--- START ---

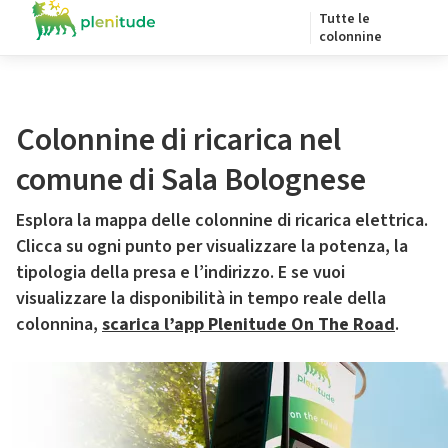
Tutte le
colonnine
Colonnine di ricarica nel
comune di Sala Bolognese
Esplora la mappa delle colonnine di ricarica elettrica.
Clicca su ogni punto per visualizzare la potenza, la
tipologia della presa e l’indirizzo. E se vuoi
visualizzare la disponibilità in tempo reale della
colonnina,
scarica l’app Plenitude On The Road
.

--- END ---

PROBLEM:
A verbatim transcription of the records, pictures excluded, is the required output.

TASK RESPONSE:
Tutte le
colonnine
Colonnine di ricarica nel
comune di Sala Bolognese
Esplora la mappa delle colonnine di ricarica elettrica.
Clicca su ogni punto per visualizzare la potenza, la
tipologia della presa e l’indirizzo. E se vuoi
visualizzare la disponibilità in tempo reale della
colonnina,
scarica l’app Plenitude On The Road
.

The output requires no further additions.